Ferulic acid alleviates Aβ25-35- and lipopolysaccharide-induced PC12 cellular damage: a potential role in Alzheimer's disease by PDE inhibition.

Abstract Phosphodiesterase (PDE) plays an important role in the pathogenesis of Alzheimer's disease (AD). Ferulic acid (FA) has a therapeutic benefit in the treatment of AD. We investigated whether this therapeutic effect is based on the modulation of the PDE/cyclic adenosine monophosphate (cAMP) pathway. In the present study, we investigated whether FA could abrogate Aβ25-35- and lipopolysaccharide-induced cellular damage. Cell viability, superoxide production, and the levels of inflammatory factors were investigated. We further investigated the intracellular levels of cAMP and Ca2+, both of which are associated with PDE activity.

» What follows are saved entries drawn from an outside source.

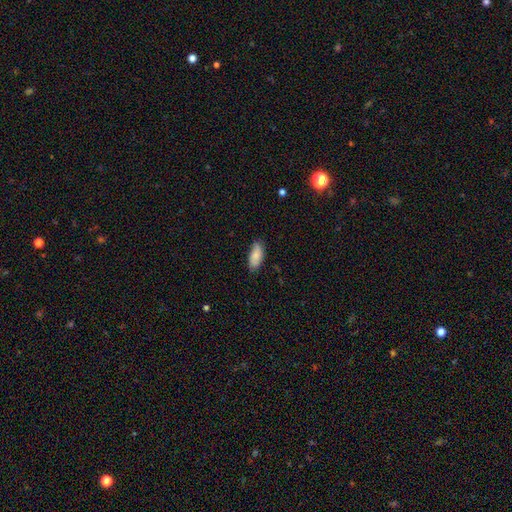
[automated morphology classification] Smooth or featured? smooth (79%)
How rounded? in between (85%)
Merging? none (77%)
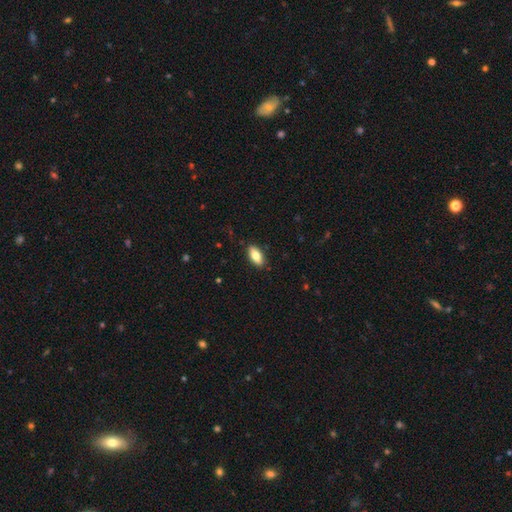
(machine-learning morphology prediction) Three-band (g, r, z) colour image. It shows a smooth galaxy with no disk features (79%) that is in between round and cigar-shaped (87%). Merging: none (89%).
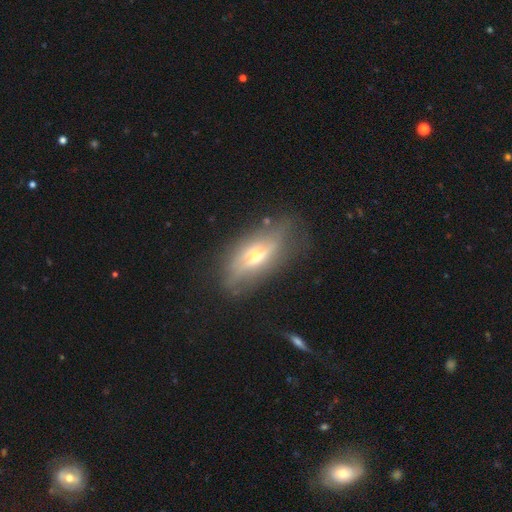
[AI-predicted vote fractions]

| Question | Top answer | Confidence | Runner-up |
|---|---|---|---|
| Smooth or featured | featured or disk | 64% | smooth (29%) |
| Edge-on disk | yes | 71% | no (29%) |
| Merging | none | 71% | minor disturbance (19%) |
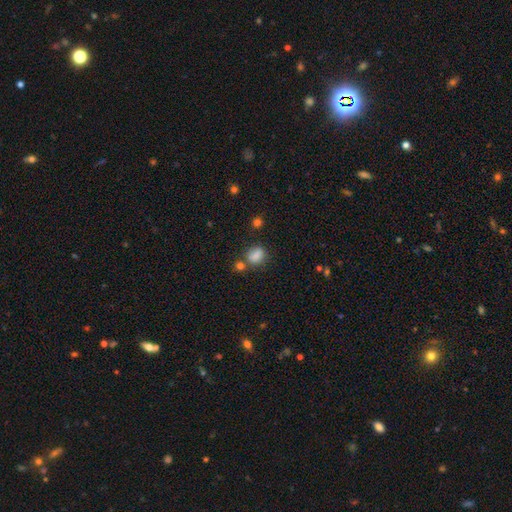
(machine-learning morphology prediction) Q: Smooth or featured?
A: smooth (81%); runner-up: star or artifact (12%)
Q: How rounded?
A: in between (63%); runner-up: round (35%)
Q: Merging?
A: none (57%); runner-up: minor disturbance (19%)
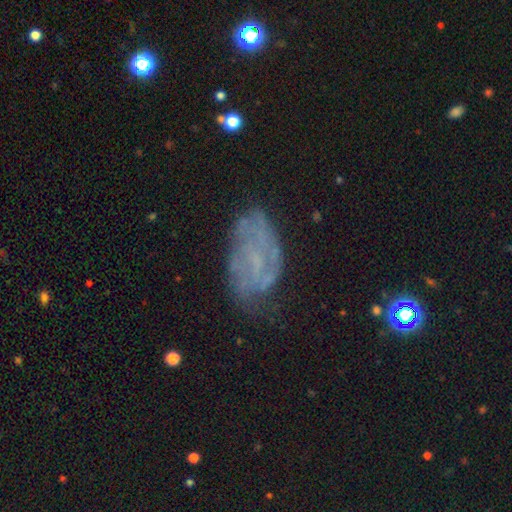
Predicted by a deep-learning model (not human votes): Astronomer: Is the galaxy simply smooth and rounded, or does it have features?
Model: featured or disk — 62%.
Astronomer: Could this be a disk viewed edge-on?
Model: no — 96%.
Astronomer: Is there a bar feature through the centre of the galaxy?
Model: no — 59%.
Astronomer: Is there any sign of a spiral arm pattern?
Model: yes — 64%.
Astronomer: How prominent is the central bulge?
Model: none — 55% (runner-up: small, 35%).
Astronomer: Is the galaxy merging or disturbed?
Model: none — 58%.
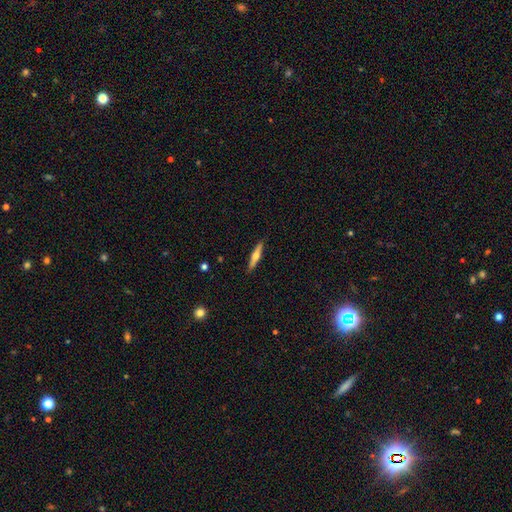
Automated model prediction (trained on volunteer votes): A featured or disk galaxy (53%) viewed edge-on (96%) with a rounded central bulge (90%). Merging: none (90%).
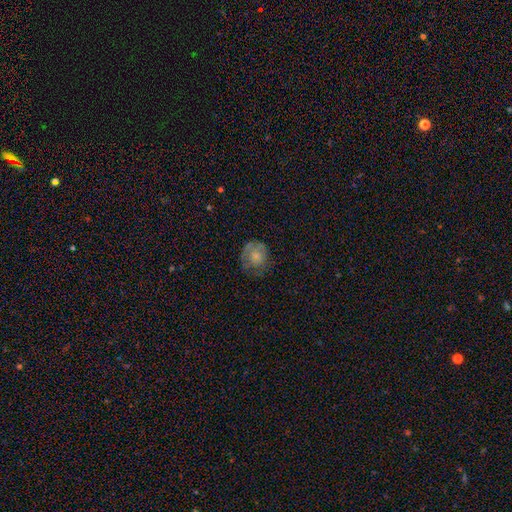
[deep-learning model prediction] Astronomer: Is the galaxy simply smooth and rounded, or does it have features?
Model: smooth — 62%.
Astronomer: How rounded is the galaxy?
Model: round — 74%.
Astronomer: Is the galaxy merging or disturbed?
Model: none — 55%.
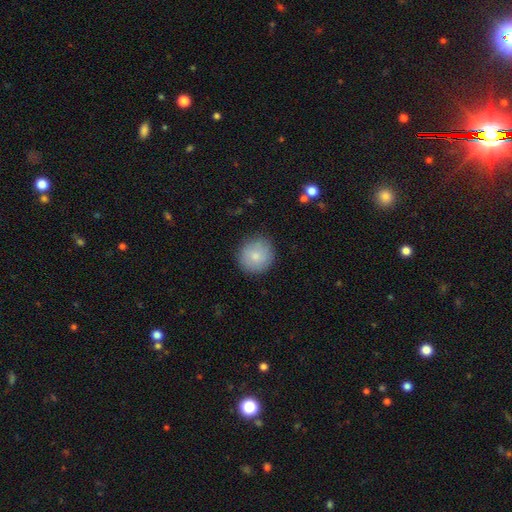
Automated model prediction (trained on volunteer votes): Morphology: type=smooth (81%); roundness=round (91%); merging=none (86%).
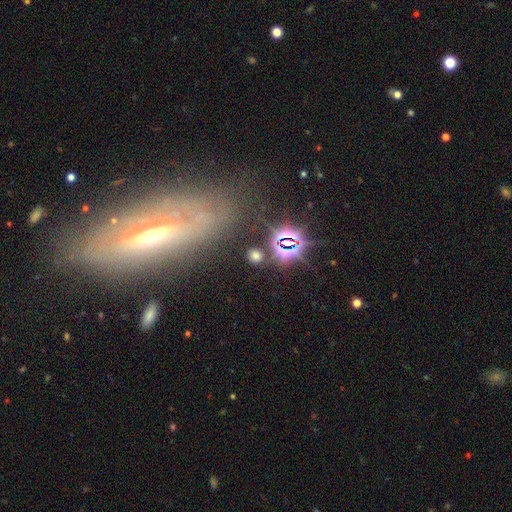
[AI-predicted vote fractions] Overall: smooth (53%; star or artifact 39%). How rounded: round (78%). Merging: none (85%).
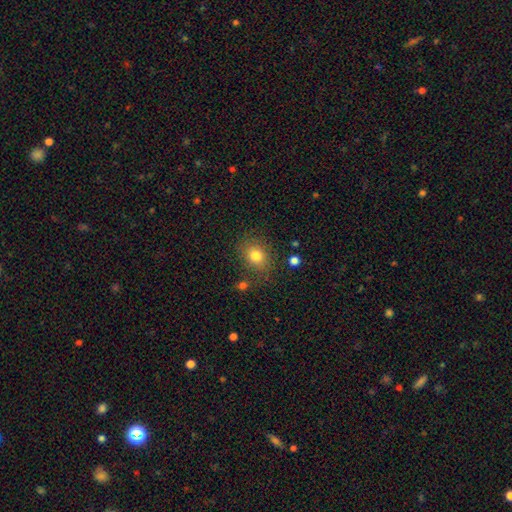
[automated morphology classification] Smooth or featured? smooth (80%)
How rounded? round (60%)
Merging? none (78%)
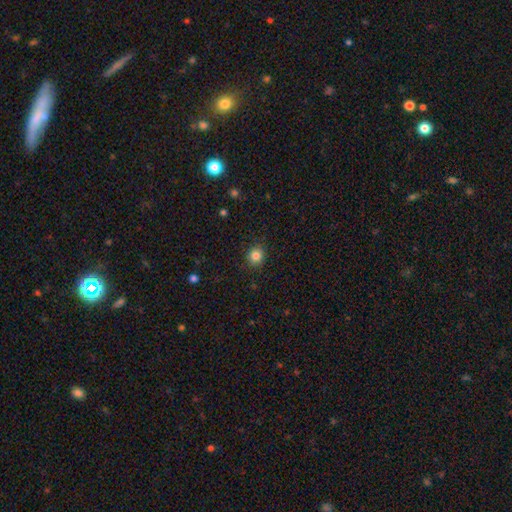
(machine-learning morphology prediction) A smooth galaxy with no disk features (85%) that is round (84%). Merging: none (90%).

Furthermore, molecular docking was used to identify the binding mode between phosphodiesterase 4B2 (PDE4B2) and FA. Pretreatment with FA significantly maintained cell viability, increased the levels of superoxide dismutase, and inhibited production of TNF-α and IL-1β induced by Aβ25-35. Moreover, pretreatment with FA increased the intracellular levels of cAMP and decreased the intracellular levels of Ca2+. The docking results also showed that FA has the potential to inhibit PDE4B2 activity. Taken together, our results suggested that one of the therapeutic effects of FA on AD was potentially mediated by modulating the PDE/cAMP pathway.